Activity —
How many lines in these records hold the string "FootClan"? Reply with the number alone.

Saved entries —
────

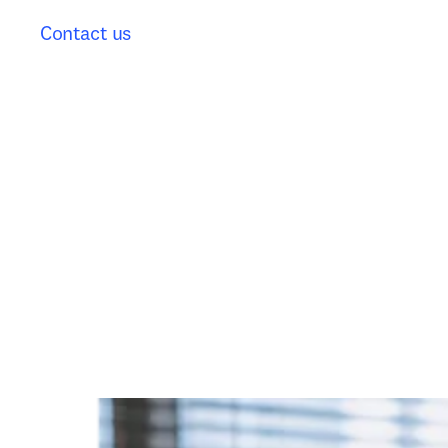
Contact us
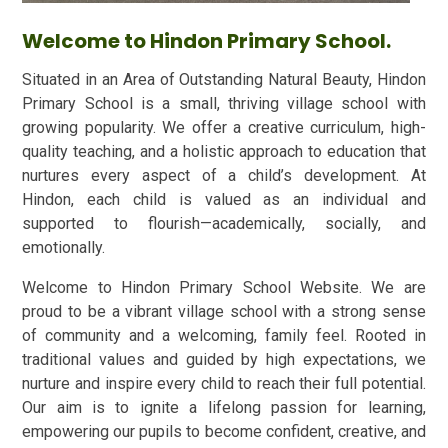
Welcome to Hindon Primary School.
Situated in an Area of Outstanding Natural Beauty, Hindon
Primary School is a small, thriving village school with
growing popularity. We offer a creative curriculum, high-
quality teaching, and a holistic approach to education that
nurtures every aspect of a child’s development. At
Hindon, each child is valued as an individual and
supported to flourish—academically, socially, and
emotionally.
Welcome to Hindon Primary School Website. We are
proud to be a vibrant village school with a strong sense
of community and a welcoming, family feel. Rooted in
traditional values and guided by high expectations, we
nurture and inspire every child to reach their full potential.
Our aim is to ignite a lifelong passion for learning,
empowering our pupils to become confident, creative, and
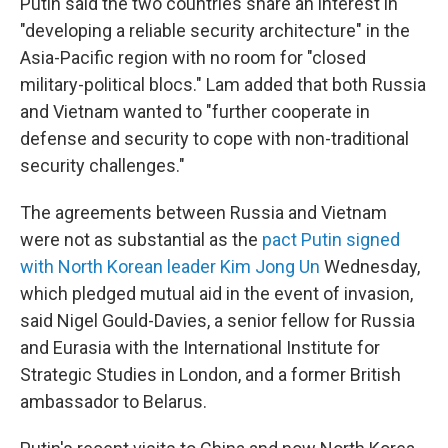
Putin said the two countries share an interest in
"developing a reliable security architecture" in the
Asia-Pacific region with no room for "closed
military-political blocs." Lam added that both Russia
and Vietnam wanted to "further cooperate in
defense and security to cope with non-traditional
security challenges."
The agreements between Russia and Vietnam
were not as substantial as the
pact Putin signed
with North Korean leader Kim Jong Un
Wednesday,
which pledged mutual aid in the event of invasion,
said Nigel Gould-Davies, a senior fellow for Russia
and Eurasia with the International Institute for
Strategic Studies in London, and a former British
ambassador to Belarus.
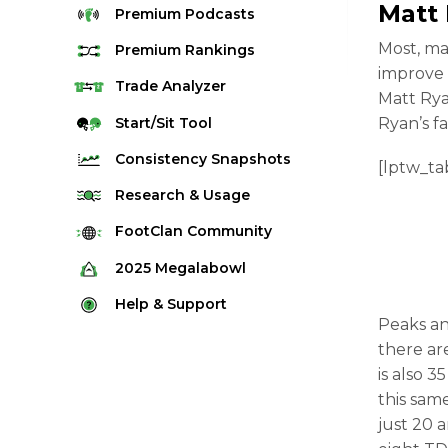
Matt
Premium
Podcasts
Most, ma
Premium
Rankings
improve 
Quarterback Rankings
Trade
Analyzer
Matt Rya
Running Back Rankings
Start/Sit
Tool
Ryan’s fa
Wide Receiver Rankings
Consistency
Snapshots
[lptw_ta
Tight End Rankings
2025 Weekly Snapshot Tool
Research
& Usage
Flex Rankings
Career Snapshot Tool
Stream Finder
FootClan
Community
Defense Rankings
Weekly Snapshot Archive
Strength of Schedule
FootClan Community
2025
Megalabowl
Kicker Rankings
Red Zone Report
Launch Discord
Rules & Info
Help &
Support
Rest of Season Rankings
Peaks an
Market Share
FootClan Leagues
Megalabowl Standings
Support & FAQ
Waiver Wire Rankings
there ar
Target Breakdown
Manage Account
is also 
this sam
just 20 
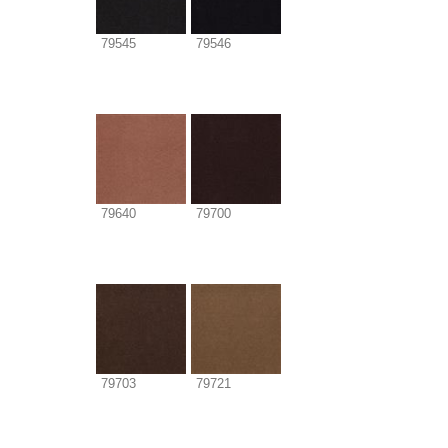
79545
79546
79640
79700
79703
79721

────

Result of the exercise —
3